Changes to the portfolio throughout the quarter
- Fortive (0IRE) is a diversified multi-industrial company that spun out of Danaher. It has executed well since, growing more quickly, earning higher margins, and shifting business mix toward recurring revenue streams. Management's execution on the company’s transformation has proceeded even better than perceived, and further, its current business mix is less cyclical than in the past. Fortive focuses on instrumentation, transportation and automation technologies. Its solutions offer strong customer value by enabling adherence to changing environmental regulations, improving energy efficiency and connectivity of devices, and meeting increasing safety and security requirements.
- Merck (MRK) is a leading biopharmaceutical manufacturer with leading positions across oncology, vaccines, cardiovascular health and animal health. It is also a leader in the emerging fields of immuno-oncology and vaccine technologies (across HPV, pneumococcal, etc), with a series of emerging assets from recent M&A, bringing pipeline-in-an-asset via acquiring mechanisms and emerging pathways that may pave the way for internal indication/therapy application opportunities.

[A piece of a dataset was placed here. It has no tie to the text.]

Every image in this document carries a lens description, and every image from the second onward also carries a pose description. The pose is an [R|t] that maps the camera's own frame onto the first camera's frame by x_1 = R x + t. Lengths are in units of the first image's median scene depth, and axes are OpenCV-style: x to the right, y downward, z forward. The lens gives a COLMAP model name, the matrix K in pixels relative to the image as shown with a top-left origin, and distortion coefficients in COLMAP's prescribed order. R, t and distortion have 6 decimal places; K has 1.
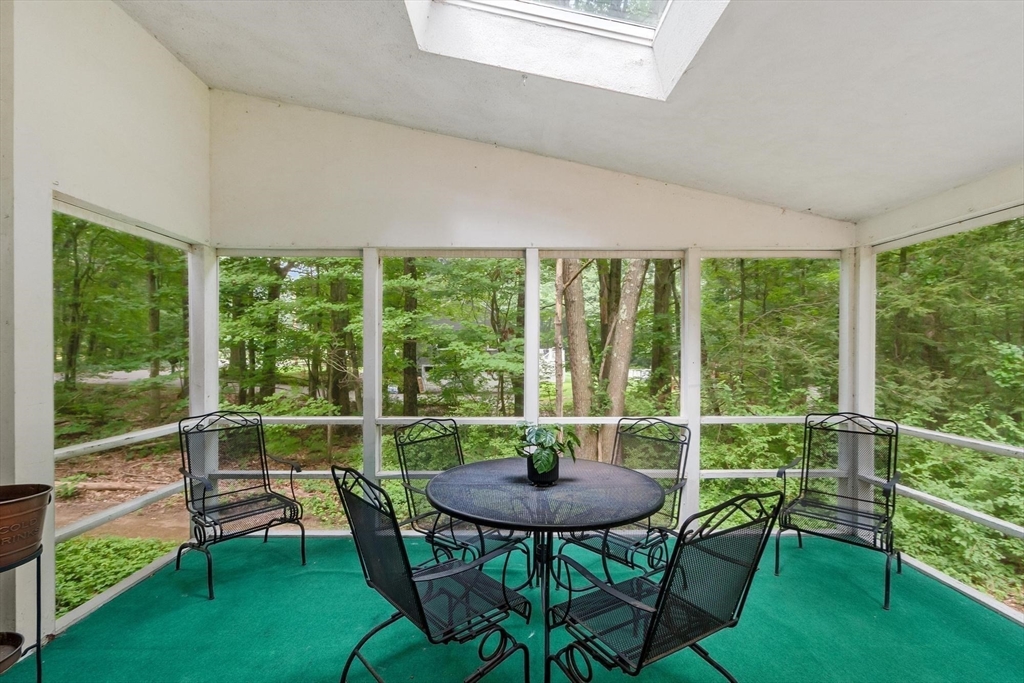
lens RADIAL K [[453.7, 0, 512.9], [0, 453.7, 350.7], [0, 0, 1]] dist [-0.000772, -0.000200]
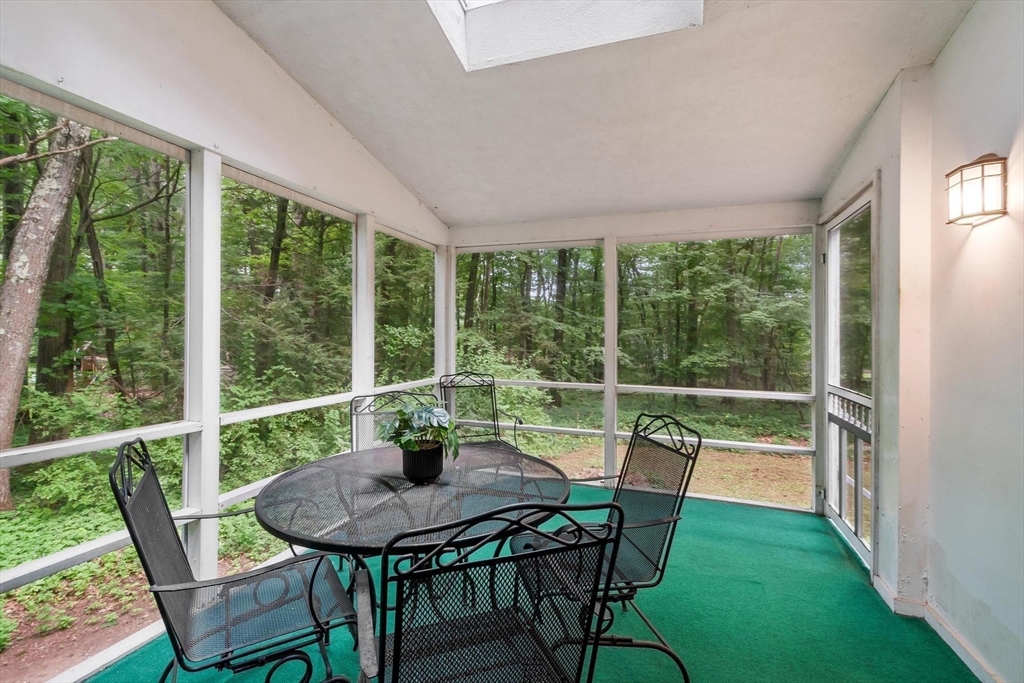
lens RADIAL K [[453.7, 0, 509.4], [0, 453.7, 336.0], [0, 0, 1]] dist [-0.000772, -0.000200]
pose [[0.353897, 0.002539, 0.935281, -0.143524], [-0.009318, 0.999956, 0.000811, 0.009802], [-0.935238, -0.009002, 0.353905, 0.136553]]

- Intuit (0RCT) offers widely used and recognized market-leading software products for small businesses and consumers. Weaker IRS tax returns weighed on overall growth of its consumer tax segment, creating a buying opportunity. Intuit continues to grow its small business segment revenue at a healthy pace, and has delivered close to 40% operating margins this year, despite the choppy macroeconomic environment in the U.S. The company is uniquely positioned to help improve the financial wellbeing and advance the financial capabilities of households, small businesses and the self-employed through its software services; it has goals to double the household savings rate and improve small business resiliency, which are well aligned with the company’s broader business goals.
- Roper Technologies Inc (ROP), Charles River Laboratories Intl (CRL) and Canadian National Railway (CNI) were eliminated to allocate to more attractive opportunities.